At the same time, the Tajik leader is attempting to win back public support. The Tajik population has largely been demoralised throughout the recent crisis-driven years, marked by difficulties including banking sector woes.
Tajikistan in September last year raised $500mn from its inaugural eurobond, which priced at 7.125% for a 10-year term, to partly fund Rogun’s construction. Tajik officials indicated that they might issue more notes this year, but the possibility of that happening presently seems very remote.
The ex-Soviet country previously revealed plans to borrow $850mn across 2018-2020. The funds would be allocated for “the country's exit from a communication impasse, achieving energy independence and ensuring food security”. The overall financing is likely to cover part of the Rogun project.
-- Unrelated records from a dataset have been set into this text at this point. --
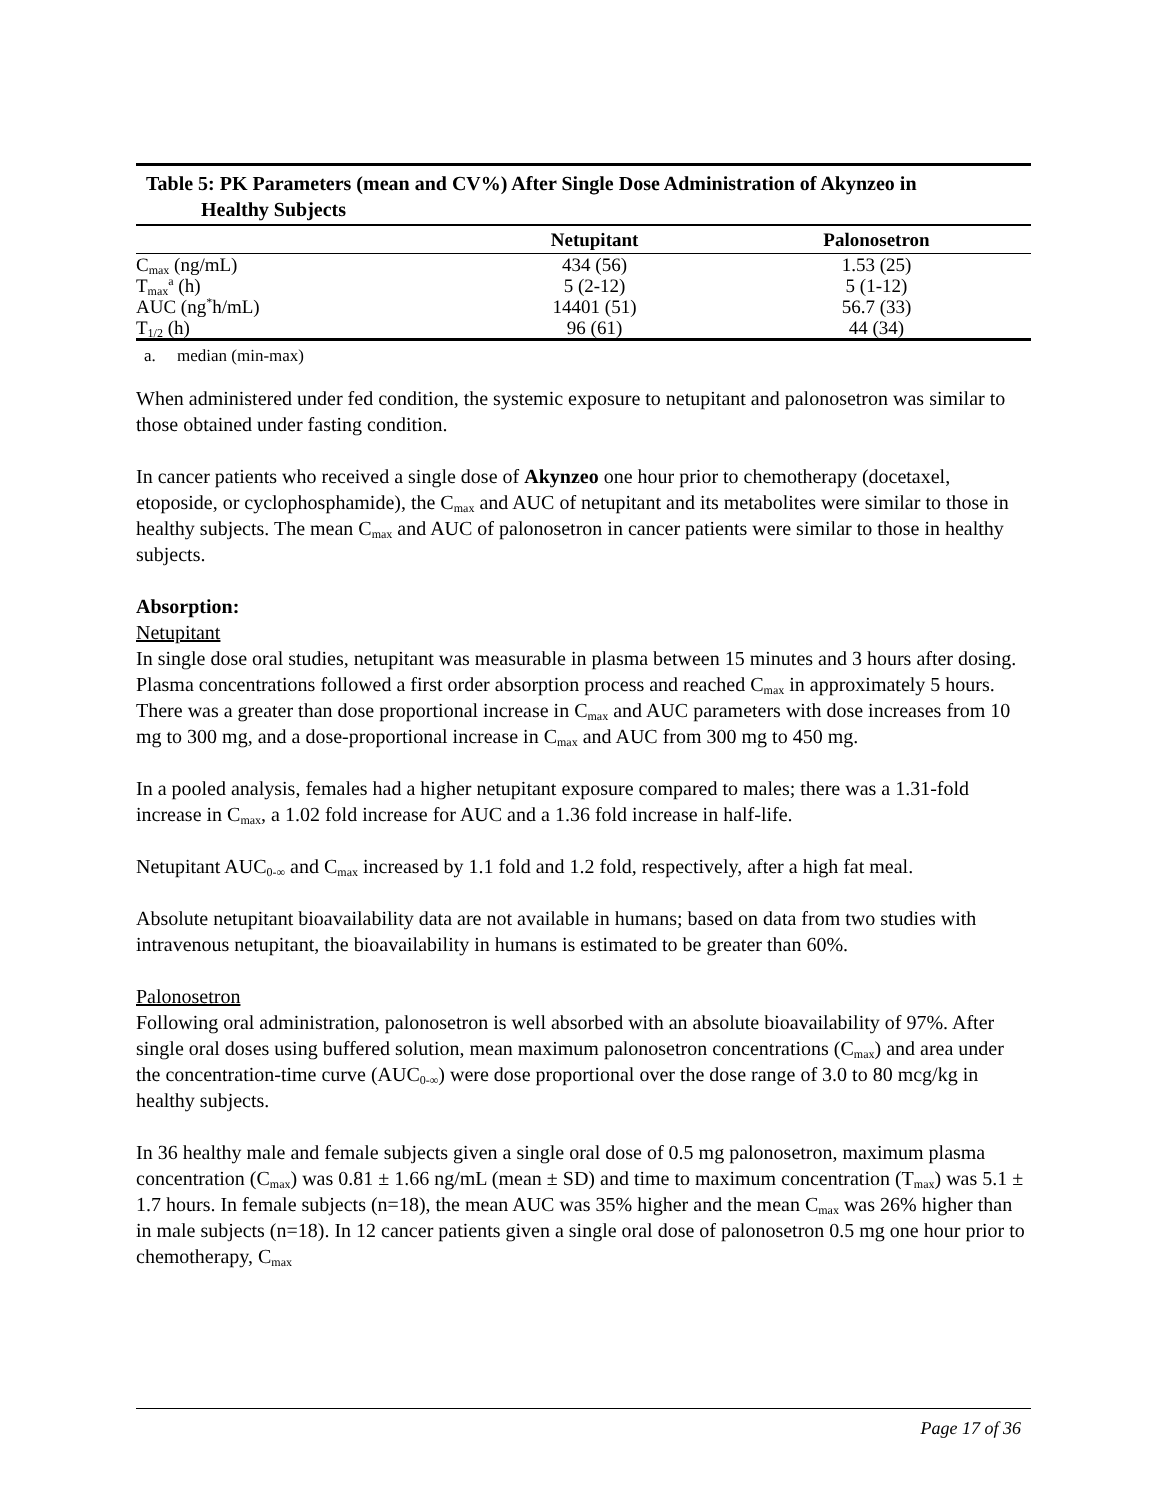Table 5: PK Parameters (mean and CV%) After Single Dose Administration of Akynzeo in
Healthy Subjects
| | Netupitant | Palonosetron |
| --- | --- | --- |
| C<sub>max</sub> (ng/mL) | 434 (56) | 1.53 (25) |
| T<sub>max</sub><sup>a</sup> (h) | 5 (2-12) | 5 (1-12) |
| AUC (ng<sup>*</sup>h/mL) | 14401 (51) | 56.7 (33) |
| T<sub>1/2</sub> (h) | 96 (61) | 44 (34) |
a. median (min-max)
When administered under fed condition, the systemic exposure to netupitant and palonosetron was similar to those obtained under fasting condition.
In cancer patients who received a single dose of Akynzeo one hour prior to chemotherapy (docetaxel, etoposide, or cyclophosphamide), the C<sub>max</sub> and AUC of netupitant and its metabolites were similar to those in healthy subjects. The mean C<sub>max</sub> and AUC of palonosetron in cancer patients were similar to those in healthy subjects.
Absorption:
Netupitant
In single dose oral studies, netupitant was measurable in plasma between 15 minutes and 3 hours after dosing. Plasma concentrations followed a first order absorption process and reached C<sub>max</sub> in approximately 5 hours. There was a greater than dose proportional increase in C<sub>max</sub> and AUC parameters with dose increases from 10 mg to 300 mg, and a dose-proportional increase in C<sub>max</sub> and AUC from 300 mg to 450 mg.
In a pooled analysis, females had a higher netupitant exposure compared to males; there was a 1.31-fold increase in C<sub>max</sub>, a 1.02 fold increase for AUC and a 1.36 fold increase in half-life.
Netupitant AUC<sub>0-∞</sub> and C<sub>max</sub> increased by 1.1 fold and 1.2 fold, respectively, after a high fat meal.
Absolute netupitant bioavailability data are not available in humans; based on data from two studies with intravenous netupitant, the bioavailability in humans is estimated to be greater than 60%.
Palonosetron
Following oral administration, palonosetron is well absorbed with an absolute bioavailability of 97%. After single oral doses using buffered solution, mean maximum palonosetron concentrations (C<sub>max</sub>) and area under the concentration-time curve (AUC<sub>0-∞</sub>) were dose proportional over the dose range of 3.0 to 80 mcg/kg in healthy subjects.
In 36 healthy male and female subjects given a single oral dose of 0.5 mg palonosetron, maximum plasma concentration (C<sub>max</sub>) was 0.81 ± 1.66 ng/mL (mean ± SD) and time to maximum concentration (T<sub>max</sub>) was 5.1 ± 1.7 hours. In female subjects (n=18), the mean AUC was 35% higher and the mean C<sub>max</sub> was 26% higher than in male subjects (n=18). In 12 cancer patients given a single oral dose of palonosetron 0.5 mg one hour prior to chemotherapy, C<sub>max</sub>
Page 17 of 36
The investment is meant to not only end the country’s winter energy shortages, but to support its objective to become a regional energy exporter via the CASA-1000 project.
Italian construction conglomerate Salini Impregilo won a $3.9bn contract for the construction of the Rogun embankment dam.
“Road is still long”
Filippo Menga, a lecturer on human geography at Britain's University of Reading, told RFE/RL on November 15 that the inauguration of the dam’s first turbine was "only a first step of a construction process that will still take several years."
"And indeed, it is still unclear how the dam is going to be paid for and if construction works will ever come to an end, and this is something that with Rogun is always going to be an issue, given the turbulent story of the project and the many interruptions of construction works that it experienced in the past. The road is still long before the dam is going to generate vast amount of hydroelectricity and thus generate a profit," Menga added.
The Kremlin has shown some interest supporting the project and Tajik analyst Rustam Islambek told Vestnik Kavkaza that Tajik authorities were also hoping that Russia would agree to construct the Shurabad Hydroelectric Power Plant as part of a cascade of power plants on the Vakhsh river.
Meanwhile, November 16 was reportedly also scheduled to see a military operation in Tajikistan’s Pamir mountains, likely related to recent alleged crackdowns on the ethnic-Pamir population in the country.